SUPPLIED INFORMATION:
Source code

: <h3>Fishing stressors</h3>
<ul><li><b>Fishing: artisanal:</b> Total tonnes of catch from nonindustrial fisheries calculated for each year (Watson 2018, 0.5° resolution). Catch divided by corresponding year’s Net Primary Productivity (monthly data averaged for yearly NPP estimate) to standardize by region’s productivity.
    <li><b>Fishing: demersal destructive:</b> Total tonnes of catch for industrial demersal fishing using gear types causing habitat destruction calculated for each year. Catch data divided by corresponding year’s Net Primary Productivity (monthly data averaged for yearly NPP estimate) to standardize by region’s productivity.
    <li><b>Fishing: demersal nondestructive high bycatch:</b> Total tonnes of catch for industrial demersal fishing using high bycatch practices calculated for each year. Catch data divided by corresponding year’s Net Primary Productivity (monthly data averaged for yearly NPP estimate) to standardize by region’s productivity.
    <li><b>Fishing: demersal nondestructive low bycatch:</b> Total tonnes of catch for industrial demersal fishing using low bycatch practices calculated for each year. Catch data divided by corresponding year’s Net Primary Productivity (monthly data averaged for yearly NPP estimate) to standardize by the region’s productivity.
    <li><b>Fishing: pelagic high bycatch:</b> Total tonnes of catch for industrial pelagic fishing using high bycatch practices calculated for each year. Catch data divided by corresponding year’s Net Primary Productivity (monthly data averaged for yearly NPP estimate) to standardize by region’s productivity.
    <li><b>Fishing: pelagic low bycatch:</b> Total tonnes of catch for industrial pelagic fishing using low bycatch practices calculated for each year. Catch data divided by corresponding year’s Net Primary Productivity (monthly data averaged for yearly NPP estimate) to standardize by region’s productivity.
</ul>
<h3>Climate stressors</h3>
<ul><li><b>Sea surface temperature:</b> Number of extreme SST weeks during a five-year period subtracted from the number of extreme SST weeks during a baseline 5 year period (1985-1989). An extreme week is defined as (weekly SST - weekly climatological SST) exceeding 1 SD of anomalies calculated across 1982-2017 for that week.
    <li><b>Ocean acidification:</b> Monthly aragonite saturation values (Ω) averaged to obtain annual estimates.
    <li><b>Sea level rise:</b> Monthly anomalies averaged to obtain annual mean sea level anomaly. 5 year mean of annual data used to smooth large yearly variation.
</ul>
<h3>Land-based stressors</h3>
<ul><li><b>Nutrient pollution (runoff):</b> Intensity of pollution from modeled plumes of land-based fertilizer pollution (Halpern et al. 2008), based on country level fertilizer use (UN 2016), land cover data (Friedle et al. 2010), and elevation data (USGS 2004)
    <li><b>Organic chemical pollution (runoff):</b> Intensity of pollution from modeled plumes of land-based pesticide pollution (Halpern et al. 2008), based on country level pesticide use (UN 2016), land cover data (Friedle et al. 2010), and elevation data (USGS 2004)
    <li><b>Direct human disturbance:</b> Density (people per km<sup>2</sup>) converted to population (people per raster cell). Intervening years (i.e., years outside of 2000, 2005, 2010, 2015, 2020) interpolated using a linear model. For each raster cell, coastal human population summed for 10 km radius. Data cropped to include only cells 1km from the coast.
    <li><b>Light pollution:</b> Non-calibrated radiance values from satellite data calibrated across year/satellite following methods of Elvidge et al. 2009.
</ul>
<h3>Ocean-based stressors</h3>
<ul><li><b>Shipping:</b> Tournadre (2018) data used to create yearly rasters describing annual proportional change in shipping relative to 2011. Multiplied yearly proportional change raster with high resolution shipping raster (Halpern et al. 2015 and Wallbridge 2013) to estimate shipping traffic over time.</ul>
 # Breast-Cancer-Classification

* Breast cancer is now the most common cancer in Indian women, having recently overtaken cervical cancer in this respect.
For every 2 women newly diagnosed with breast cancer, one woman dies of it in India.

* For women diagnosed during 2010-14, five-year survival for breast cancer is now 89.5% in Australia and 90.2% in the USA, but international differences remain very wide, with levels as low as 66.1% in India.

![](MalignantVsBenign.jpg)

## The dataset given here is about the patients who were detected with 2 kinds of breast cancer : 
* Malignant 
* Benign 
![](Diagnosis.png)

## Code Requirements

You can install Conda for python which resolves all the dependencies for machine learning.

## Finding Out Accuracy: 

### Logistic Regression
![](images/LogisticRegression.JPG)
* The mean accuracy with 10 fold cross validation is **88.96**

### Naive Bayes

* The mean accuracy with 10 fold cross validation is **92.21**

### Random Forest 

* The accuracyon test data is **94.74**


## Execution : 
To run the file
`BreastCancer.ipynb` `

WHAT TO WORK ON: Filter the entries down to the lines with the word "divided" in them.

SOLUTION TO THIS PROBLEM:
<ul><li><b>Fishing: artisanal:</b> Total tonnes of catch from nonindustrial fisheries calculated for each year (Watson 2018, 0.5° resolution). Catch divided by corresponding year’s Net Primary Productivity (monthly data averaged for yearly NPP estimate) to standardize by region’s productivity.
    <li><b>Fishing: demersal destructive:</b> Total tonnes of catch for industrial demersal fishing using gear types causing habitat destruction calculated for each year. Catch data divided by corresponding year’s Net Primary Productivity (monthly data averaged for yearly NPP estimate) to standardize by region’s productivity.
    <li><b>Fishing: demersal nondestructive high bycatch:</b> Total tonnes of catch for industrial demersal fishing using high bycatch practices calculated for each year. Catch data divided by corresponding year’s Net Primary Productivity (monthly data averaged for yearly NPP estimate) to standardize by region’s productivity.
    <li><b>Fishing: demersal nondestructive low bycatch:</b> Total tonnes of catch for industrial demersal fishing using low bycatch practices calculated for each year. Catch data divided by corresponding year’s Net Primary Productivity (monthly data averaged for yearly NPP estimate) to standardize by the region’s productivity.
    <li><b>Fishing: pelagic high bycatch:</b> Total tonnes of catch for industrial pelagic fishing using high bycatch practices calculated for each year. Catch data divided by corresponding year’s Net Primary Productivity (monthly data averaged for yearly NPP estimate) to standardize by region’s productivity.
    <li><b>Fishing: pelagic low bycatch:</b> Total tonnes of catch for industrial pelagic fishing using low bycatch practices calculated for each year. Catch data divided by corresponding year’s Net Primary Productivity (monthly data averaged for yearly NPP estimate) to standardize by region’s productivity.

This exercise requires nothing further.